SR is rapidly expanding its acquisition. (Colliers International’s Henry Zahner calls the firm the most active buyer in the San Diego market.) On Friday, we chatted with principals CJ Stos and Adam Robinson, who co-founded the Solana Beach-based CRE investment and third-party management firm. Adam tells us four of the deals purchased this year were bank foreclosures. The seventh, a 25k SF R&D building in Carlsbad, should close at the end of this month. A former broker in Orange County, CJ says it helps to have good relationships with brokers who give them the first call when a bank hires them to sell a property (better than the last call at Karl Strauss).
Adam says the firm focuses on two investment strategies. The first is a short-term game plan where it finds distressed assets that it can retenant or rehab and hold for three years. An example is a 23k SF office/flex building in Sorrento Mesa, where it replaced the roof and HVAC units, and redid the parking and landscaping. SR also has a long-term hold of 10 years or longer for properties it wants to add to its portfolio, like a vacant 50k SF, four-tenant distribution building it just bought in San Marcos. In addition, the firm always retains the selling brokers to serve as the properties? leasing agents.

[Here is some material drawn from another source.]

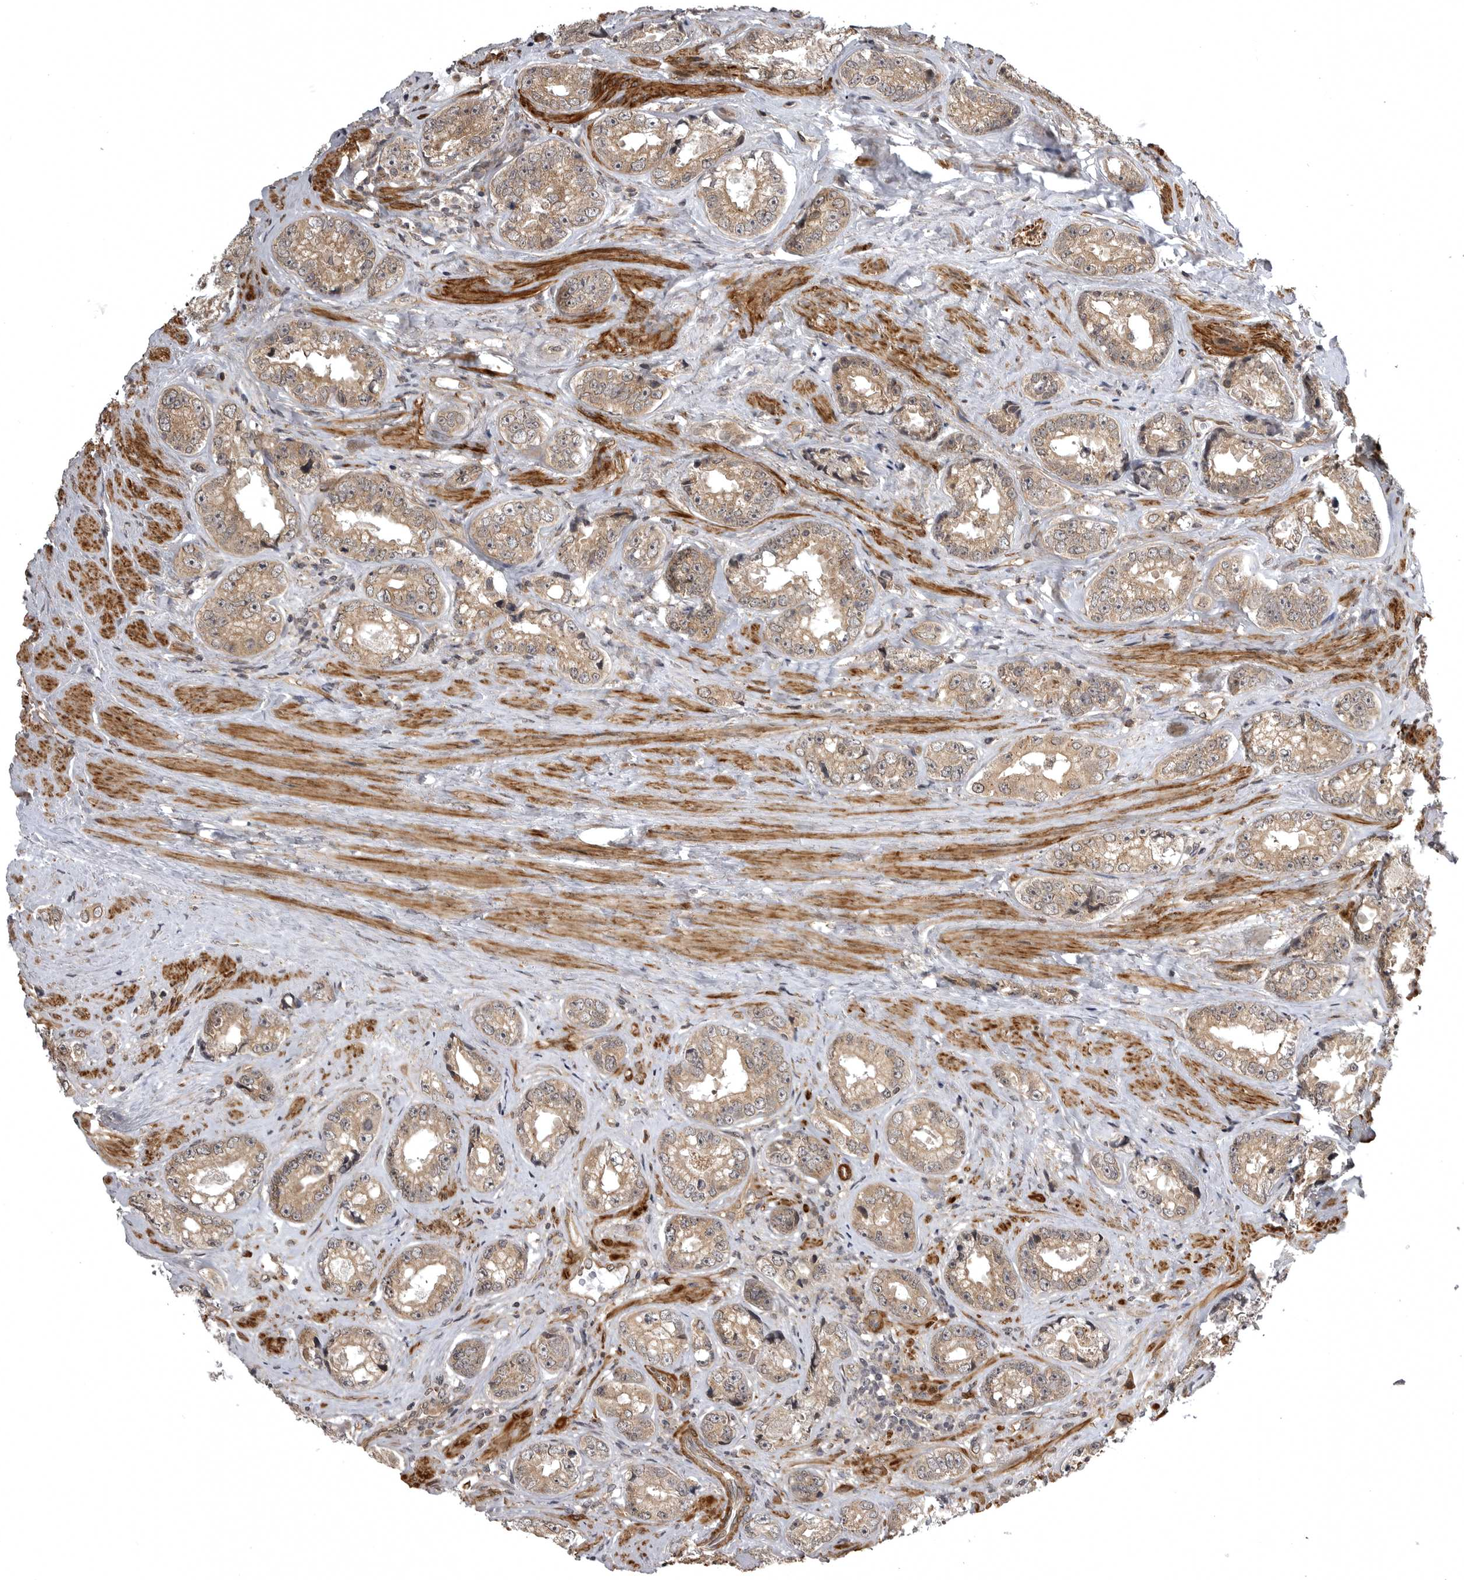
{"staining": {"intensity": "moderate", "quantity": ">75%", "location": "cytoplasmic/membranous"}, "tissue": "prostate cancer", "cell_type": "Tumor cells", "image_type": "cancer", "snomed": [{"axis": "morphology", "description": "Adenocarcinoma, High grade"}, {"axis": "topography", "description": "Prostate"}], "caption": "Protein analysis of high-grade adenocarcinoma (prostate) tissue demonstrates moderate cytoplasmic/membranous staining in approximately >75% of tumor cells. The staining is performed using DAB brown chromogen to label protein expression. The nuclei are counter-stained blue using hematoxylin.", "gene": "SNX16", "patient": {"sex": "male", "age": 61}}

The firm’s bread-and-butter has been in the $2M to $7M range, but with new institutional partners such as opportunity funds, the firm’s pursuing larger properties of up to $50M. SR made it to the final round for a $40M industrial portfolio in the South Bay of LA. Adam “grew up in Northern California where it’s too cold to surf,” so his hobby is racing cars. Avid surfer CJ has ridden waves in Fiji, Tahiti, Samoa, Hawaii, and the Maldives. He says a lot of the firm’s clients and vendors surf too, so often they’ll all walk down to the beach and “talk business in the water. We call that a board meeting.”